*** READING PASSAGE Section Begins ***

Live-blogging the Opening Ceremony

Go here and keep scrolling. UPDATE: this one is definitely worth a look as well.

I’ve only been able to watch bits and pieces. It’s way cheesier than I had hoped.

UPDATE: I have to say, I was wrong when I called it cheesy. I was only able to watch about 2 hours of the Opening Ceremony and I learned yesterday that by chance I caught the very worst part – the interminable walking around the track by athletes waving flags -and some children dancing. Since then I saw some extended clips of what I missed, and I spoke with many people who were actually there. The clips I saw were amazing. Absolutely beautiful. And everyone I know who was there said it was truly beyond belief despite the oppressive heat. They loved it. (They all agreed about the flag-waving athletes.)

So I retract my earlier comment. I should have said some sections were cheesier than I expected.

*** READING PASSAGE Section Ends ***

INSTRUCTIONS FOR THE TASK: Reproduce the opening ceremony post from "Go here and" to "I had hoped.". The material that comes after this is not needed.

*** MATERIAL SUPPLIED Section Begins ***

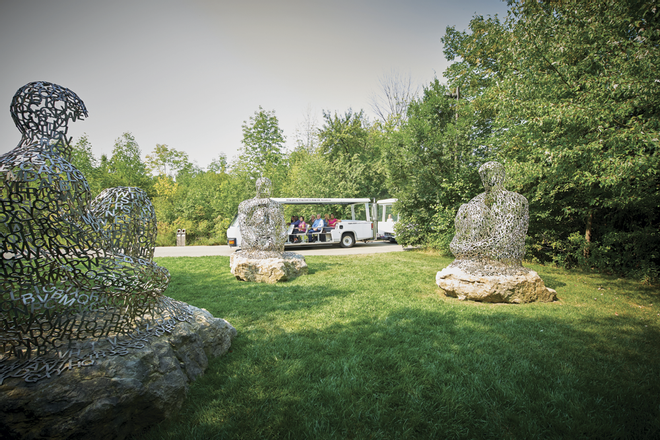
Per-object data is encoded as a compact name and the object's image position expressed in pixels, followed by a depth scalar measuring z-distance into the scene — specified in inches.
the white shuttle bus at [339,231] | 557.3
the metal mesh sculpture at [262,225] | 281.4
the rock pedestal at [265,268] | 259.9
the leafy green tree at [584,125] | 187.6
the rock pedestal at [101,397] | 66.2
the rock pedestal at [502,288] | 197.5
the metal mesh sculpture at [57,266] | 76.5
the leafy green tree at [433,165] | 406.0
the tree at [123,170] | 737.0
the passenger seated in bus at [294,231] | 560.7
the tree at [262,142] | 909.2
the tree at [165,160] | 1011.9
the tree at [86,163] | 727.8
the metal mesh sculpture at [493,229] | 204.5
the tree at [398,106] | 994.2
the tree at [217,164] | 1497.3
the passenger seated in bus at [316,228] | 569.9
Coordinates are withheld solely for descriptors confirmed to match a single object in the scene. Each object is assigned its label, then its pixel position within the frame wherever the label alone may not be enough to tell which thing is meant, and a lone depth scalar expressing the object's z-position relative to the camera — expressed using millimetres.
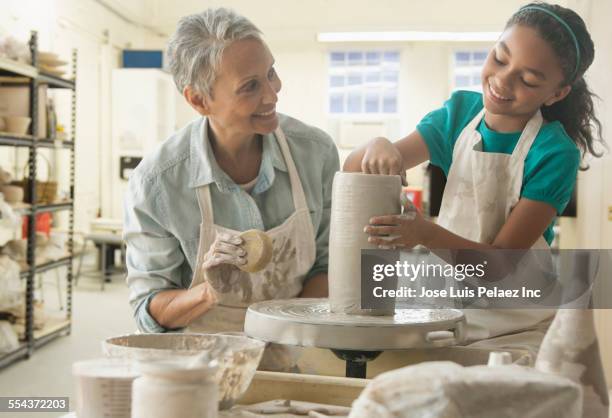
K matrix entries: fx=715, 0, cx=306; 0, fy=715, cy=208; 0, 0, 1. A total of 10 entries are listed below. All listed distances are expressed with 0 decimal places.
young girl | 1595
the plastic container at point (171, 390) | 834
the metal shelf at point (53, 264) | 4693
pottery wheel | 1285
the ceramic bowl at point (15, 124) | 4328
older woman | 1833
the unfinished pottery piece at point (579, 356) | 965
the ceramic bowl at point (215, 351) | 1049
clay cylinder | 1356
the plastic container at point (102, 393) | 955
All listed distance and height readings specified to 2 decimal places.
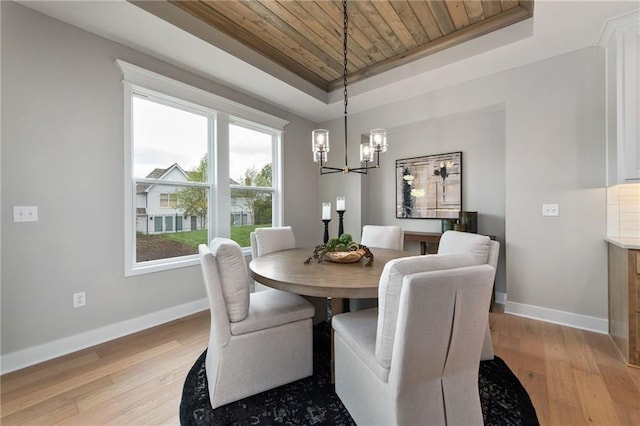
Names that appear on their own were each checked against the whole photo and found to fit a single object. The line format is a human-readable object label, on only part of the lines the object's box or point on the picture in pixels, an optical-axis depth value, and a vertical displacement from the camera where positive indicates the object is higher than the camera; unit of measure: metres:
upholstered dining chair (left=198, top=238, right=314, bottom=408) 1.50 -0.75
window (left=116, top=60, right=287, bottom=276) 2.57 +0.49
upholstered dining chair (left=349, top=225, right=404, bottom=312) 2.65 -0.27
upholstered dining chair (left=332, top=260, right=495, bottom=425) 1.03 -0.54
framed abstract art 3.55 +0.35
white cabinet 2.11 +0.94
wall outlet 2.19 -0.70
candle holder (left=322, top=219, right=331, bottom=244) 2.18 -0.18
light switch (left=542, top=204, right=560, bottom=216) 2.63 +0.01
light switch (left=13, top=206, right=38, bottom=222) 1.93 +0.00
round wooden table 1.40 -0.38
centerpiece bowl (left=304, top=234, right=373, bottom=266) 1.92 -0.29
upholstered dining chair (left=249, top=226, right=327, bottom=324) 2.48 -0.31
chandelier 2.19 +0.58
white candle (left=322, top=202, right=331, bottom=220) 2.21 -0.01
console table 3.33 -0.35
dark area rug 1.42 -1.09
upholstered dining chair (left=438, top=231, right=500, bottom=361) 1.79 -0.25
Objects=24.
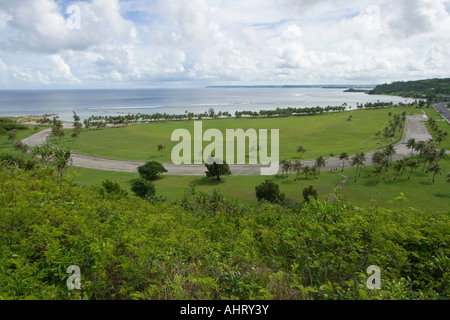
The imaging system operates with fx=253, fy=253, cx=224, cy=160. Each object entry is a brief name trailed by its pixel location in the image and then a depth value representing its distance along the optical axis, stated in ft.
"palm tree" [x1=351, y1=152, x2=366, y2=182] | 181.06
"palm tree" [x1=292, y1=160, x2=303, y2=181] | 181.47
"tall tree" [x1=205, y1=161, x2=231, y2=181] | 176.14
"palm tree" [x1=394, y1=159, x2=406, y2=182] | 172.00
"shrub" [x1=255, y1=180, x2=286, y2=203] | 134.41
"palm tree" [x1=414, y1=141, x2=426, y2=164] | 210.18
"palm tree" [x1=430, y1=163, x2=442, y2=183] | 164.96
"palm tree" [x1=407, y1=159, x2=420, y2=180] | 174.85
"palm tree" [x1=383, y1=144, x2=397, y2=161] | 192.32
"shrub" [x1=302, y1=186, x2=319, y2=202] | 132.92
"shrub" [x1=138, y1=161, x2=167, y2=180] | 178.53
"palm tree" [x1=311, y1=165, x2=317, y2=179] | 178.68
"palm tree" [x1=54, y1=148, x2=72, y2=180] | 86.38
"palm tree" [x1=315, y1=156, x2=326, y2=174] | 187.38
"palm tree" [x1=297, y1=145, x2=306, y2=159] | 230.89
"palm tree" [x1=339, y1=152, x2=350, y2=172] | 199.89
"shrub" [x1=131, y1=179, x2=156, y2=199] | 141.28
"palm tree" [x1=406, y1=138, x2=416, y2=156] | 224.08
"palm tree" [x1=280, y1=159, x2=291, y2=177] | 184.75
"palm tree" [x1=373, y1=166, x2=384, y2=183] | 169.68
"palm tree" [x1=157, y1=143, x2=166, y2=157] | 247.50
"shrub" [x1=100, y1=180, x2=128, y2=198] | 105.70
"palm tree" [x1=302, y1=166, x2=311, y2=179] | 177.07
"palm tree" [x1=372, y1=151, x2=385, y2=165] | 182.19
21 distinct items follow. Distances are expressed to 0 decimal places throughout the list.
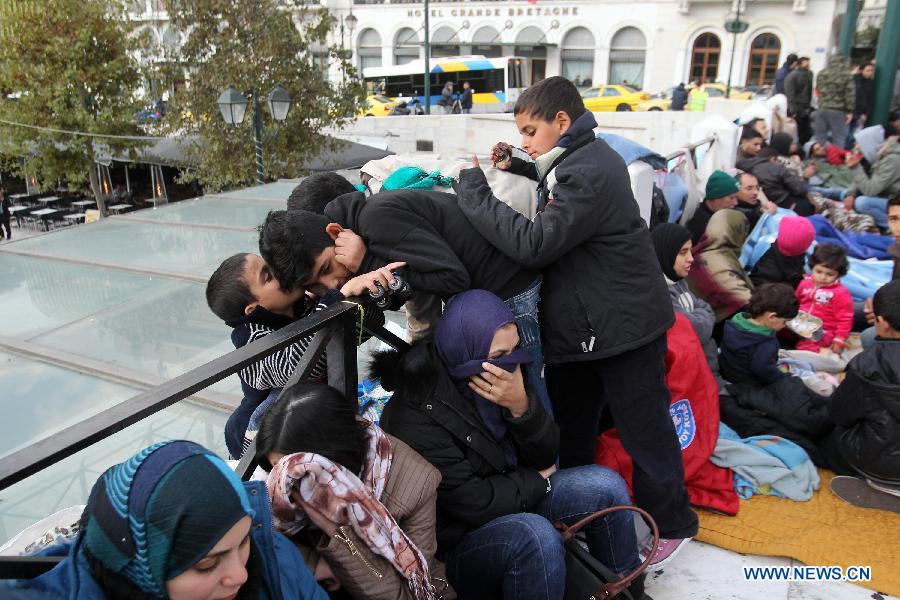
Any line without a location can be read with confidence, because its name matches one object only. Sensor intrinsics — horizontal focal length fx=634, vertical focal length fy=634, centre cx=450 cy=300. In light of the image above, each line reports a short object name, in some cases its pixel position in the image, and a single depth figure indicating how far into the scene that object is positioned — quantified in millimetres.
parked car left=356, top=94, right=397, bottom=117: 23961
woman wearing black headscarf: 3465
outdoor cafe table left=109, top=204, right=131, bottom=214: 16953
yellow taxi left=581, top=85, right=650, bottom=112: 24422
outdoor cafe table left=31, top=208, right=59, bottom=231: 16469
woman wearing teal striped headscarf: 1076
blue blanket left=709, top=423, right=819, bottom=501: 2959
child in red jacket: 4352
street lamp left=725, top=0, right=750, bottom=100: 22234
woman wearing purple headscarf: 1829
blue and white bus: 27344
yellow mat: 2553
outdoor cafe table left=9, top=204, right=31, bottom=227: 17230
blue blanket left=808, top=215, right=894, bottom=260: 5859
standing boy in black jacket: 1968
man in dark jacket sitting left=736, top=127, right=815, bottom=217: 6512
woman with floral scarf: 1521
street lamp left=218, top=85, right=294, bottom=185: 10797
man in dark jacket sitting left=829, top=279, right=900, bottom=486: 2754
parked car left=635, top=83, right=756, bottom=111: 22531
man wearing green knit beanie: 4969
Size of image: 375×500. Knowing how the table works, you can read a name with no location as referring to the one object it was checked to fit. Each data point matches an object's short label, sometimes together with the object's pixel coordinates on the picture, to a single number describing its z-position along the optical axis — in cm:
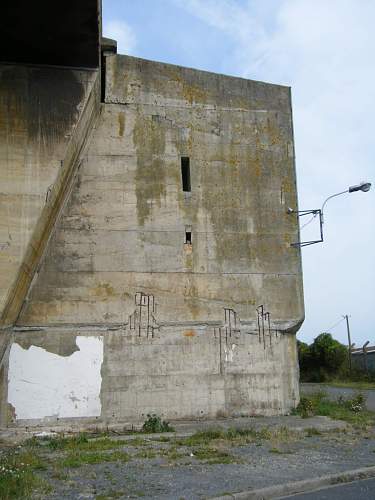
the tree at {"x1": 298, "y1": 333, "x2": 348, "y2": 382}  3528
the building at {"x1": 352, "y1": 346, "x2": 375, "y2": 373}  3687
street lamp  1237
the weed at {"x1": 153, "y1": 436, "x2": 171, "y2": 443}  979
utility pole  3566
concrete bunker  1077
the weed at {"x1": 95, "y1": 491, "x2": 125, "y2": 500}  574
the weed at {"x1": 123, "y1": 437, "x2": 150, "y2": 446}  945
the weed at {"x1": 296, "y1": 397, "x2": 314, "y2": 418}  1242
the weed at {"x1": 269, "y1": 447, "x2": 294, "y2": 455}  853
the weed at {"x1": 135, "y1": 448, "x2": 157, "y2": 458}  823
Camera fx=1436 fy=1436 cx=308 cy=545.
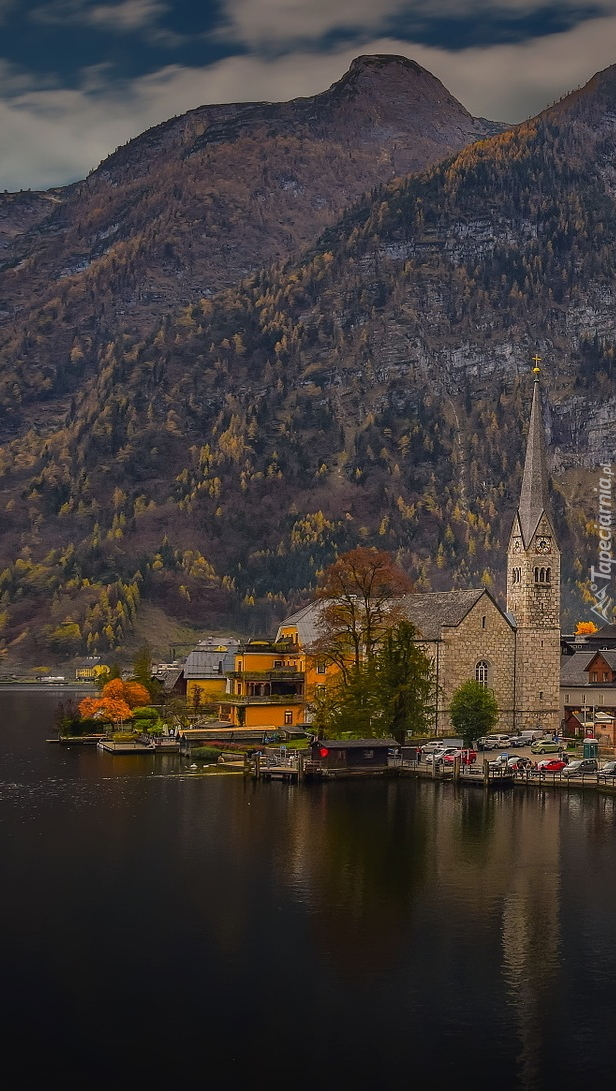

*** MATERIAL SUPPLIED Section Ends ***

SOLUTION TO THE EXERCISE:
Go here and keep scrolling. UPDATE: this one is definitely worth a look as well.

I’ve only been able to watch bits and pieces. It’s way cheesier than I had hoped.